Text::Parser::Manual::ComparingWithNativePerl - A comparison of text parsing with native Perl and Text::Parser
version 0.925
When people compare Perl against AWK, the usual answer is this:
$ > perl -lane 'print;' file.txt
But the problem is that it isn't useful for anything more than just oneliners. Secondly, this cannot be used in a complex program. And even if you could write some one-liner code, you cannot follow good programming practices line use strict.
use strict
So I will show that the Perl one-liner is surely not a useful solution for serious programs.
To understand how Text::Parser compares to the native Perl way of doing things, let's take a simple example and see how we would write code. Let's say we have a simple text file (info.txt) with lines of information like this:
NAME: Brian EMAIL: brian@webhost.net ADDRESS: 401 Burnswick Ave, Cool City, UT 12345 NAME: Darin Cruz ADDRESS: 209 Random St, Forest City, CA 92710 EMAIL: darin123@yahoo.co.uk NAME: Elizabeth Andrews ADDRESS: 0 Muutama Lane, Inaccessible Forest area, AK 88170 NAME: Audrey C. Miller ADDRESS: 9 New St, Smart City, PA 12933 EMAIL: aud@audrey.io
You have to write code that would parse this to create a data structure with all names and corresponding email addresses.
{ name => "Brian", email => "brian@webhost.net", address => "401 Burnswick Ave, Cool City, UT 12345"}, . . .
Could we do this using a Perl one-liner?
perl -lane 'BEGIN { @data = ();\ }\ if($F[0] eq "NAME:") {\ push @data, {name => $F[1]};\ } elsif($F[0] eq "EMAIL:") {\ $d = pop @data; $d->{email} = $F[1];\ } elsif($F[0] eq "ADDRESS:") {\ $d = pop @data;\ shift @F; \ $d->{address} = join ' ', @F;\ }' info.txt
So much for a one-liner! But you can't do anything else with this, can you?

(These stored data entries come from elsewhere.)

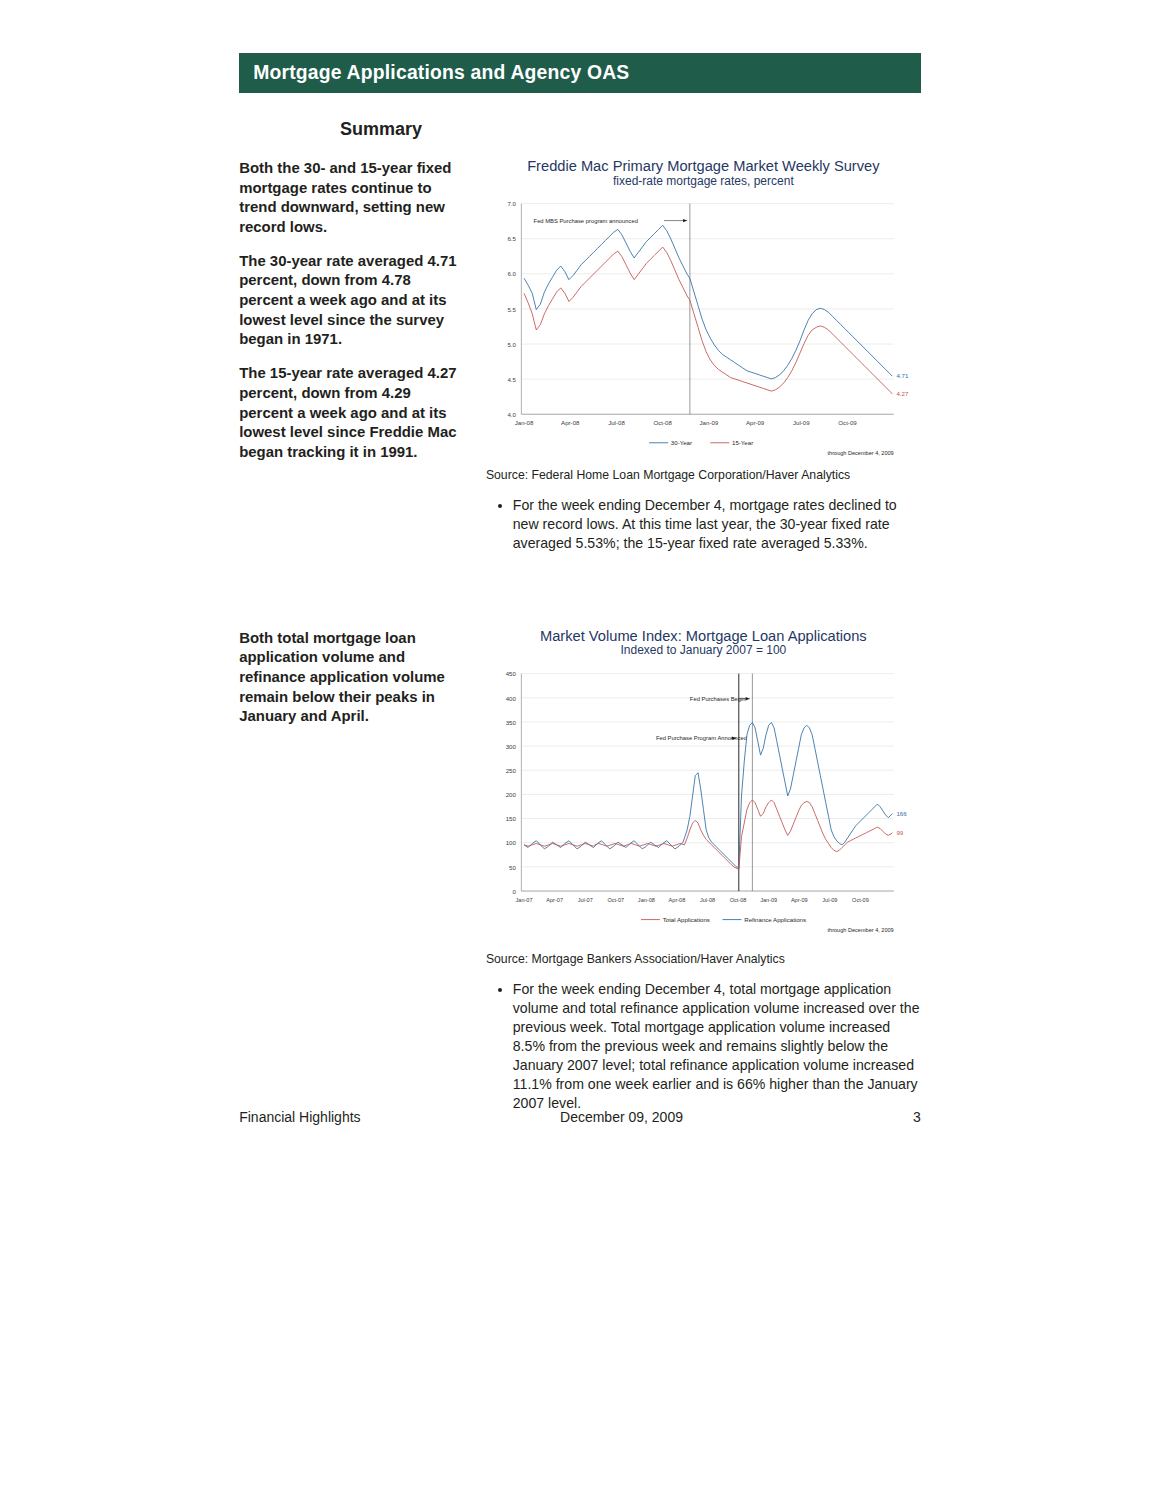Mortgage Applications and Agency OAS
Summary
Both the 30- and 15-year fixed mortgage rates continue to trend downward, setting new record lows.
The 30-year rate averaged 4.71 percent, down from 4.78 percent a week ago and at its lowest level since the survey began in 1971.
The 15-year rate averaged 4.27 percent, down from 4.29 percent a week ago and at its lowest level since Freddie Mac began tracking it in 1991.
Freddie Mac Primary Mortgage Market Weekly Survey
fixed-rate mortgage rates, percent
7.0 6.5 6.0 5.5 5.0 4.5 4.0 Fed MBS Purchase program announced 4.71 4.27 Jan-08 Apr-08 Jul-08 Oct-08 Jan-09 Apr-09 Jul-09 Oct-09 30-Year 15-Year through December 4, 2009
Source: Federal Home Loan Mortgage Corporation/Haver Analytics
For the week ending December 4, mortgage rates declined to new record lows. At this time last year, the 30-year fixed rate averaged 5.53%; the 15-year fixed rate averaged 5.33%.
Both total mortgage loan application volume and refinance application volume remain below their peaks in January and April.
Market Volume Index: Mortgage Loan Applications
Indexed to January 2007 = 100
450 400 350 300 250 200 150 100 50 0 Fed Purchases Begin Fed Purchase Program Announced 166 99 Jan-07 Apr-07 Jul-07 Oct-07 Jan-08 Apr-08 Jul-08 Oct-08 Jan-09 Apr-09 Jul-09 Oct-09 Total Applications Refinance Applications through December 4, 2009
Source: Mortgage Bankers Association/Haver Analytics
For the week ending December 4, total mortgage application volume and total refinance application volume increased over the previous week. Total mortgage application volume increased 8.5% from the previous week and remains slightly below the January 2007 level; total refinance application volume increased 11.1% from one week earlier and is 66% higher than the January 2007 level.
Financial Highlights
December 09, 2009
3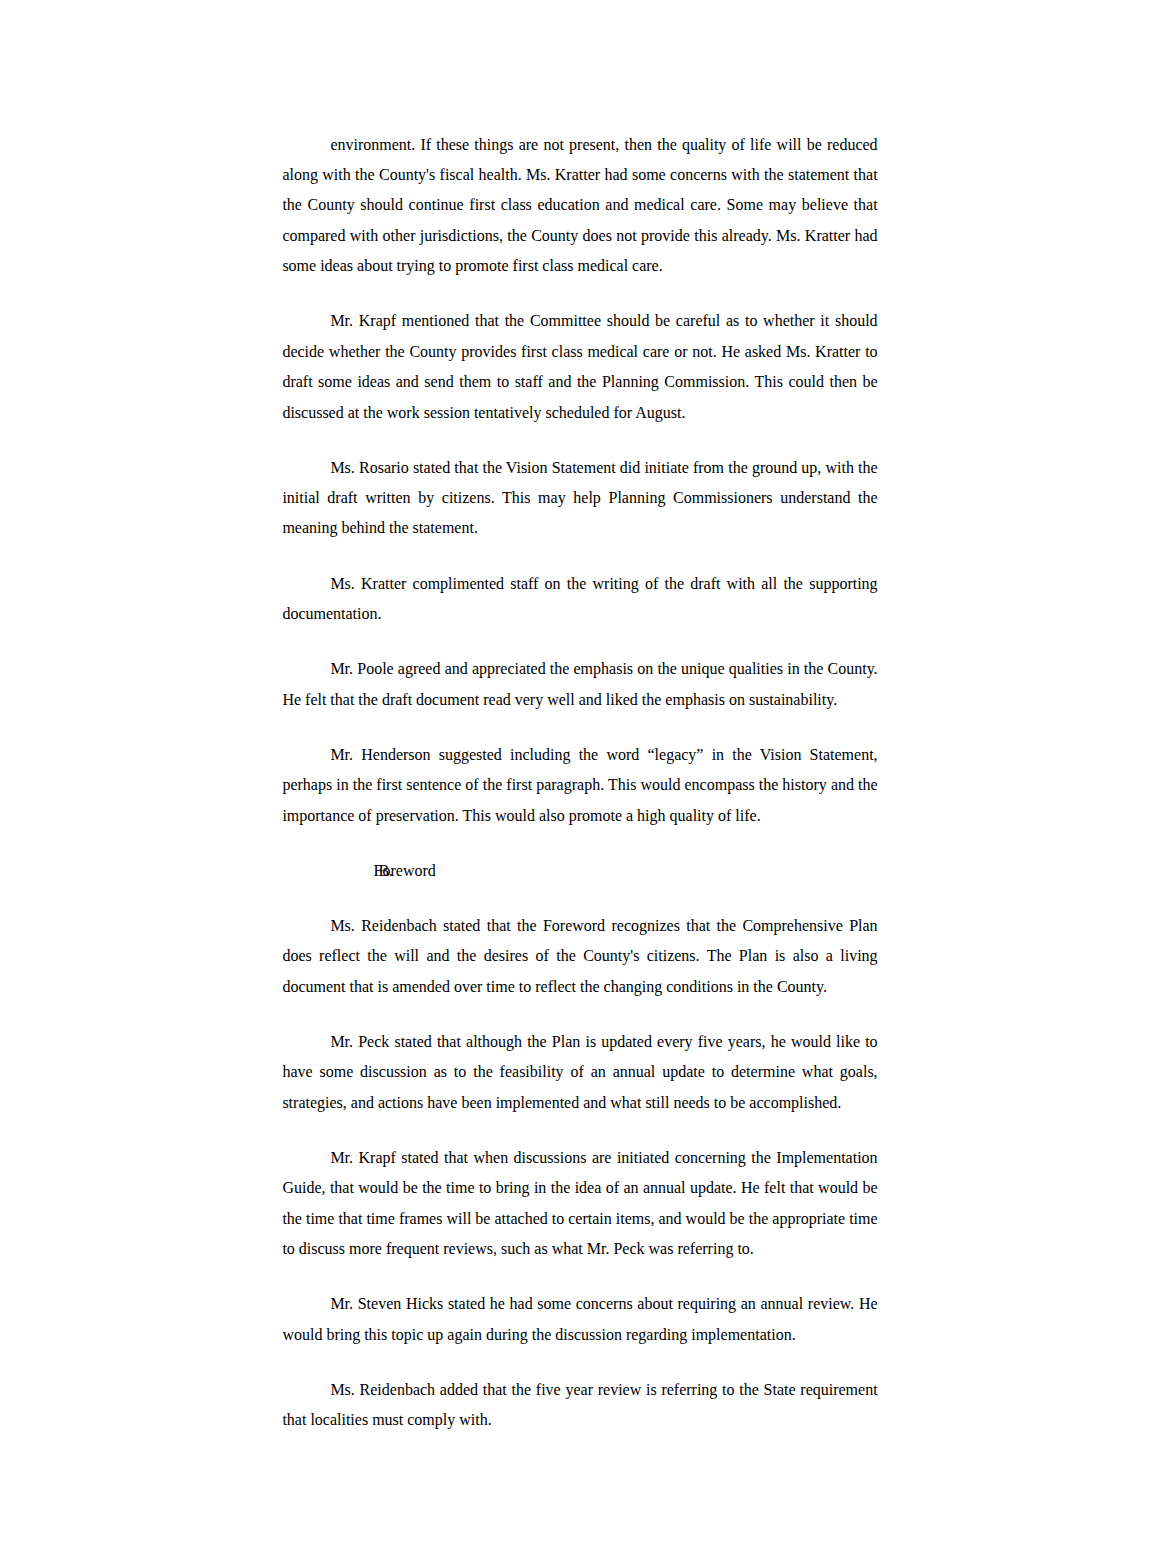environment. If these things are not present, then the quality of life will be reduced along with the County's fiscal health. Ms. Kratter had some concerns with the statement that the County should continue first class education and medical care. Some may believe that compared with other jurisdictions, the County does not provide this already. Ms. Kratter had some ideas about trying to promote first class medical care.
Mr. Krapf mentioned that the Committee should be careful as to whether it should decide whether the County provides first class medical care or not. He asked Ms. Kratter to draft some ideas and send them to staff and the Planning Commission. This could then be discussed at the work session tentatively scheduled for August.
Ms. Rosario stated that the Vision Statement did initiate from the ground up, with the initial draft written by citizens. This may help Planning Commissioners understand the meaning behind the statement.
Ms. Kratter complimented staff on the writing of the draft with all the supporting documentation.
Mr. Poole agreed and appreciated the emphasis on the unique qualities in the County. He felt that the draft document read very well and liked the emphasis on sustainability.
Mr. Henderson suggested including the word “legacy” in the Vision Statement, perhaps in the first sentence of the first paragraph. This would encompass the history and the importance of preservation. This would also promote a high quality of life.
B. Foreword
Ms. Reidenbach stated that the Foreword recognizes that the Comprehensive Plan does reflect the will and the desires of the County's citizens. The Plan is also a living document that is amended over time to reflect the changing conditions in the County.
Mr. Peck stated that although the Plan is updated every five years, he would like to have some discussion as to the feasibility of an annual update to determine what goals, strategies, and actions have been implemented and what still needs to be accomplished.
Mr. Krapf stated that when discussions are initiated concerning the Implementation Guide, that would be the time to bring in the idea of an annual update. He felt that would be the time that time frames will be attached to certain items, and would be the appropriate time to discuss more frequent reviews, such as what Mr. Peck was referring to.
Mr. Steven Hicks stated he had some concerns about requiring an annual review. He would bring this topic up again during the discussion regarding implementation.
Ms. Reidenbach added that the five year review is referring to the State requirement that localities must comply with.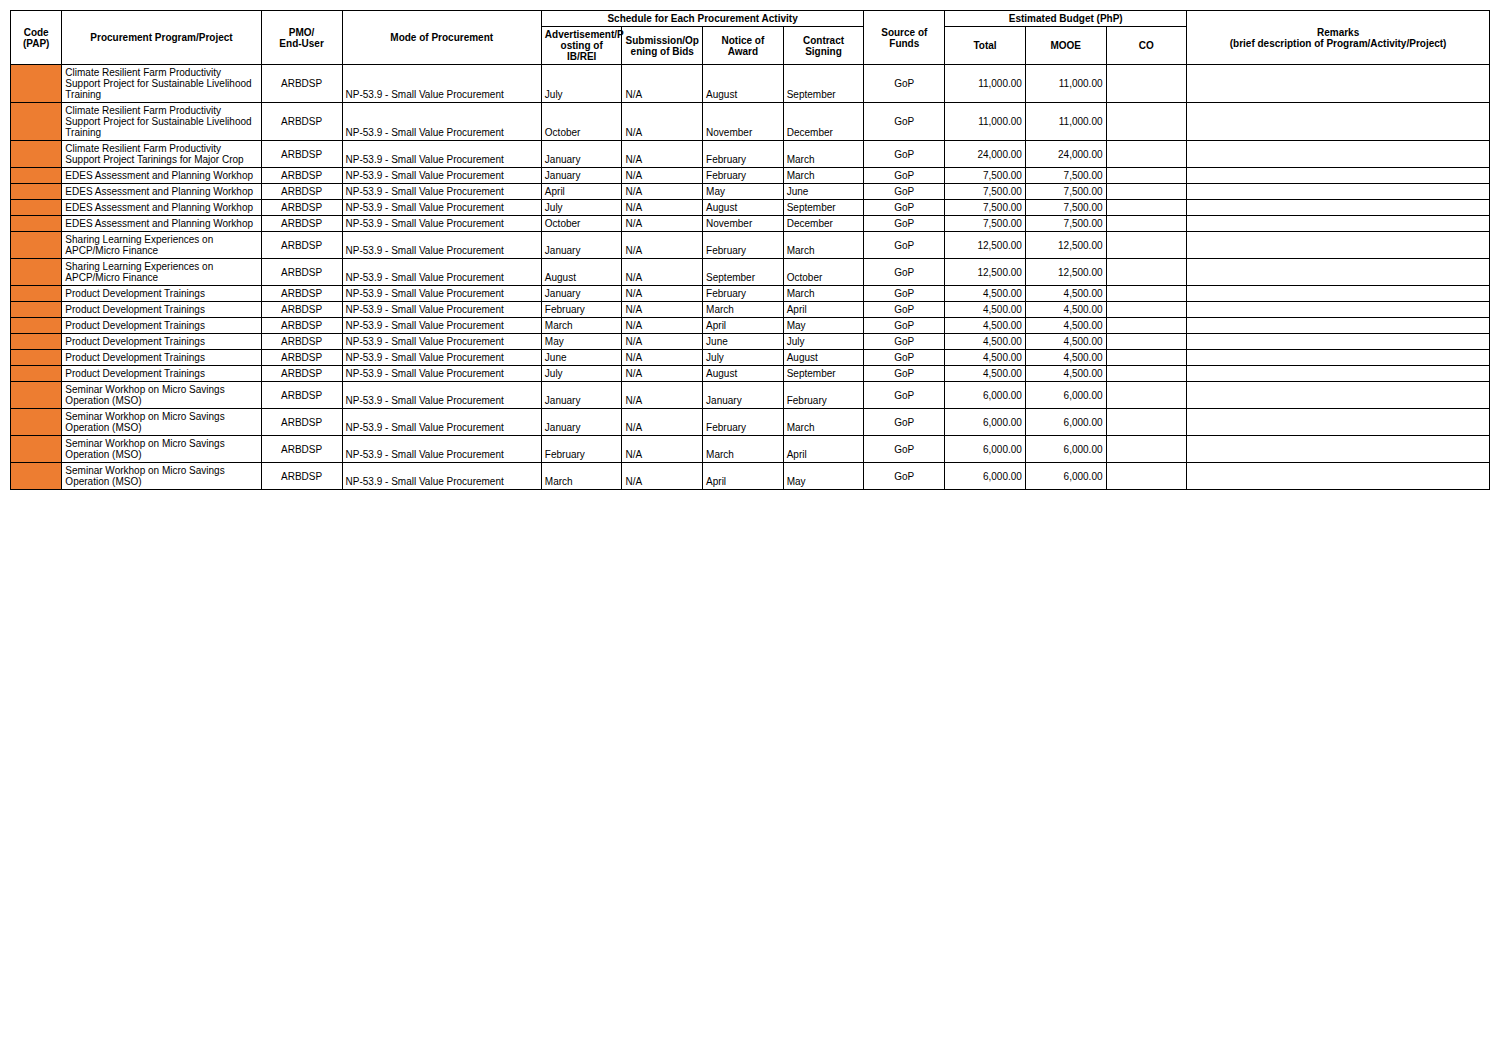| Code (PAP) | Procurement Program/Project | PMO/ End-User | Mode of Procurement | Schedule for Each Procurement Activity | Source of Funds | Estimated Budget (PhP) | Remarks (brief description of Program/Activity/Project) |
| --- | --- | --- | --- | --- | --- | --- | --- |
| Advertisement/P osting of IB/REI | Submission/Op ening of Bids | Notice of Award | Contract Signing | Total | MOOE | CO |
| | Climate Resilient Farm Productivity Support Project for Sustainable Livelihood Training | ARBDSP | NP-53.9 - Small Value Procurement | July | N/A | August | September | GoP | 11,000.00 | 11,000.00 | | |
| | Climate Resilient Farm Productivity Support Project for Sustainable Livelihood Training | ARBDSP | NP-53.9 - Small Value Procurement | October | N/A | November | December | GoP | 11,000.00 | 11,000.00 | | |
| | Climate Resilient Farm Productivity Support Project Tarinings for Major Crop | ARBDSP | NP-53.9 - Small Value Procurement | January | N/A | February | March | GoP | 24,000.00 | 24,000.00 | | |
| | EDES Assessment and Planning Workhop | ARBDSP | NP-53.9 - Small Value Procurement | January | N/A | February | March | GoP | 7,500.00 | 7,500.00 | | |
| | EDES Assessment and Planning Workhop | ARBDSP | NP-53.9 - Small Value Procurement | April | N/A | May | June | GoP | 7,500.00 | 7,500.00 | | |
| | EDES Assessment and Planning Workhop | ARBDSP | NP-53.9 - Small Value Procurement | July | N/A | August | September | GoP | 7,500.00 | 7,500.00 | | |
| | EDES Assessment and Planning Workhop | ARBDSP | NP-53.9 - Small Value Procurement | October | N/A | November | December | GoP | 7,500.00 | 7,500.00 | | |
| | Sharing Learning Experiences on APCP/Micro Finance | ARBDSP | NP-53.9 - Small Value Procurement | January | N/A | February | March | GoP | 12,500.00 | 12,500.00 | | |
| | Sharing Learning Experiences on APCP/Micro Finance | ARBDSP | NP-53.9 - Small Value Procurement | August | N/A | September | October | GoP | 12,500.00 | 12,500.00 | | |
| | Product Development Trainings | ARBDSP | NP-53.9 - Small Value Procurement | January | N/A | February | March | GoP | 4,500.00 | 4,500.00 | | |
| | Product Development Trainings | ARBDSP | NP-53.9 - Small Value Procurement | February | N/A | March | April | GoP | 4,500.00 | 4,500.00 | | |
| | Product Development Trainings | ARBDSP | NP-53.9 - Small Value Procurement | March | N/A | April | May | GoP | 4,500.00 | 4,500.00 | | |
| | Product Development Trainings | ARBDSP | NP-53.9 - Small Value Procurement | May | N/A | June | July | GoP | 4,500.00 | 4,500.00 | | |
| | Product Development Trainings | ARBDSP | NP-53.9 - Small Value Procurement | June | N/A | July | August | GoP | 4,500.00 | 4,500.00 | | |
| | Product Development Trainings | ARBDSP | NP-53.9 - Small Value Procurement | July | N/A | August | September | GoP | 4,500.00 | 4,500.00 | | |
| | Seminar Workhop on Micro Savings Operation (MSO) | ARBDSP | NP-53.9 - Small Value Procurement | January | N/A | January | February | GoP | 6,000.00 | 6,000.00 | | |
| | Seminar Workhop on Micro Savings Operation (MSO) | ARBDSP | NP-53.9 - Small Value Procurement | January | N/A | February | March | GoP | 6,000.00 | 6,000.00 | | |
| | Seminar Workhop on Micro Savings Operation (MSO) | ARBDSP | NP-53.9 - Small Value Procurement | February | N/A | March | April | GoP | 6,000.00 | 6,000.00 | | |
| | Seminar Workhop on Micro Savings Operation (MSO) | ARBDSP | NP-53.9 - Small Value Procurement | March | N/A | April | May | GoP | 6,000.00 | 6,000.00 | | |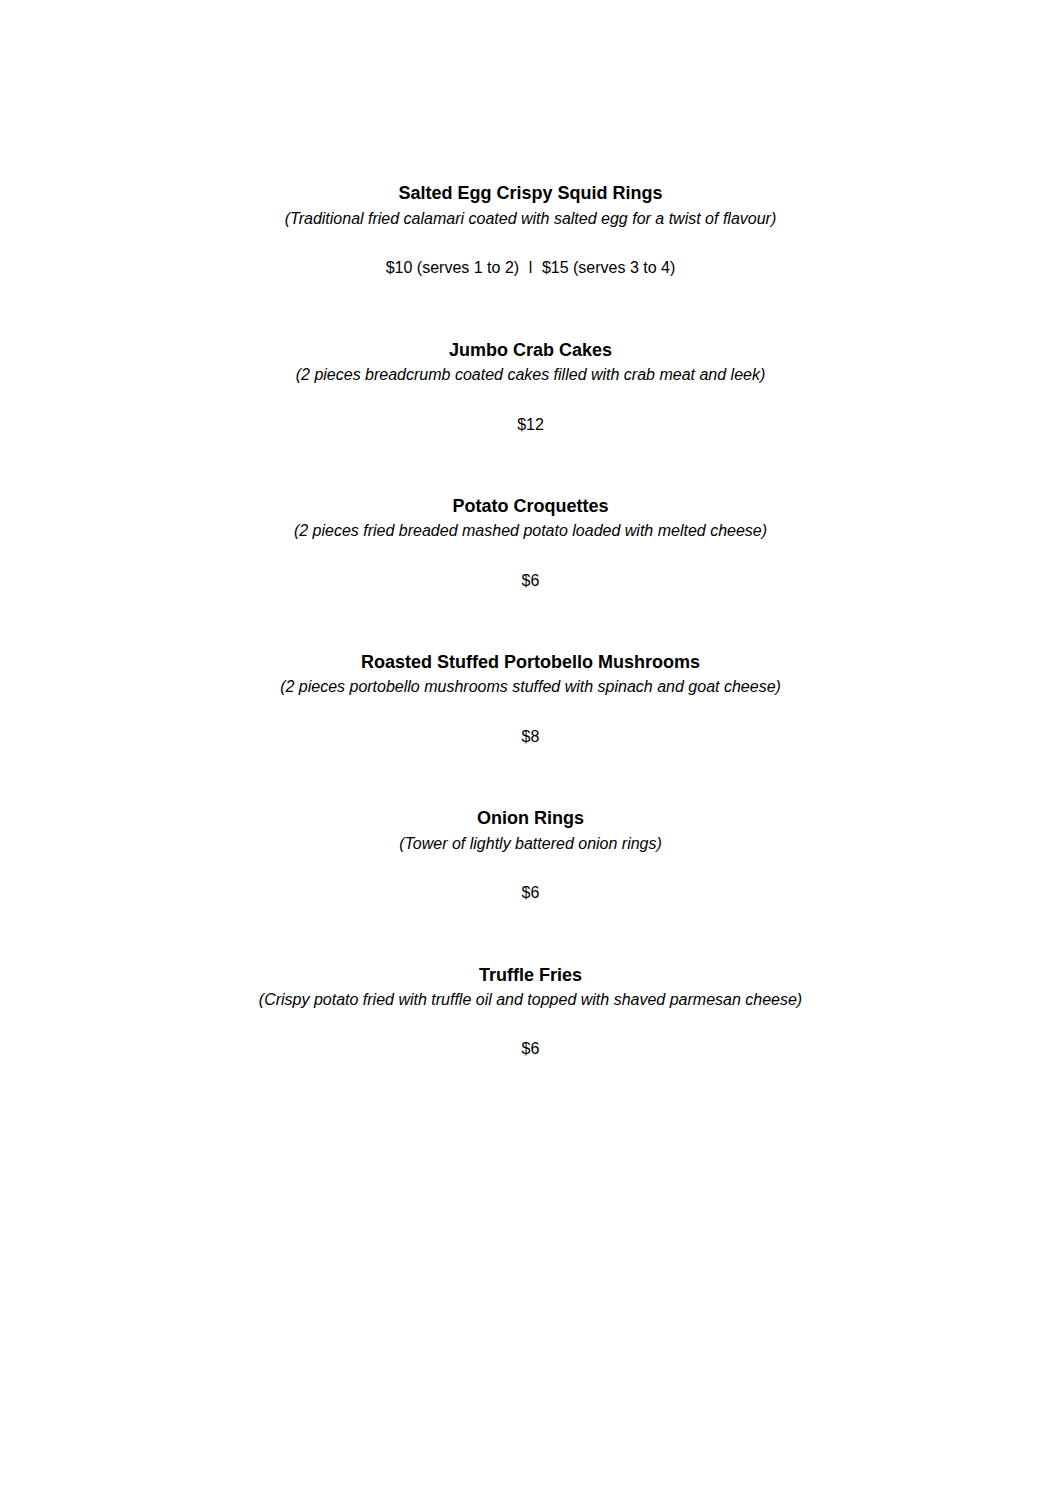Salted Egg Crispy Squid Rings
(Traditional fried calamari coated with salted egg for a twist of flavour)
$10 (serves 1 to 2)l$15 (serves 3 to 4)
Jumbo Crab Cakes
(2 pieces breadcrumb coated cakes filled with crab meat and leek)
$12
Potato Croquettes
(2 pieces fried breaded mashed potato loaded with melted cheese)
$6
Roasted Stuffed Portobello Mushrooms
(2 pieces portobello mushrooms stuffed with spinach and goat cheese)
$8
Onion Rings
(Tower of lightly battered onion rings)
$6
Truffle Fries
(Crispy potato fried with truffle oil and topped with shaved parmesan cheese)
$6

Here's an implementation in native Perl scipt:
open IN, "<info.txt"; my @data = (); while(<IN>) { chomp; my (@field) = split /\s+/; if ($field[0] eq 'NAME:') { shift @field; push @data, { name => join(' ', @field) }; } elsif($field[0] eq 'EMAIL:') { $data[-1]->{email} = $field[1]; } } close IN;
Here's how you'd write the same thing with Text::Parser.
use Text::Parser; my $parser = Text::Parser->new(); $parser->add_rule( if => '$1 eq "NAME:"', do => 'return { name => ${2+} }' ); $parser->add_rule( if => '$1 eq "EMAIL:"', do => 'my $rec = $this->pop_record; $rec->{email} = $2; return $rec' ); $parser->read('info.txt');
The programmer has to still specify how to extract data, but:
she can focus on the content rather than the mechanics of file handling
another programmer can instantly understand what is going on
the results can be used in a more complex program - not just a one-liner
parsing files has never been this intuiive, especially with shortcuts like ${2+}
${2+}
Besides, did you notice the bug in the while loop of the native Perl script above? Hint: What happens if we split a string with leading and trailing spaces?
while
split
Take another simple example. Here we have new stuff in info.txt:
State: California County: Santa Clara, 1304, San Jose, 2/18/1850 County: Alameda, 821, Oakland, 3/25/1853 County: San Mateo, 774, Redwood City, 4/19/1856 . . . State: Arkansas . . .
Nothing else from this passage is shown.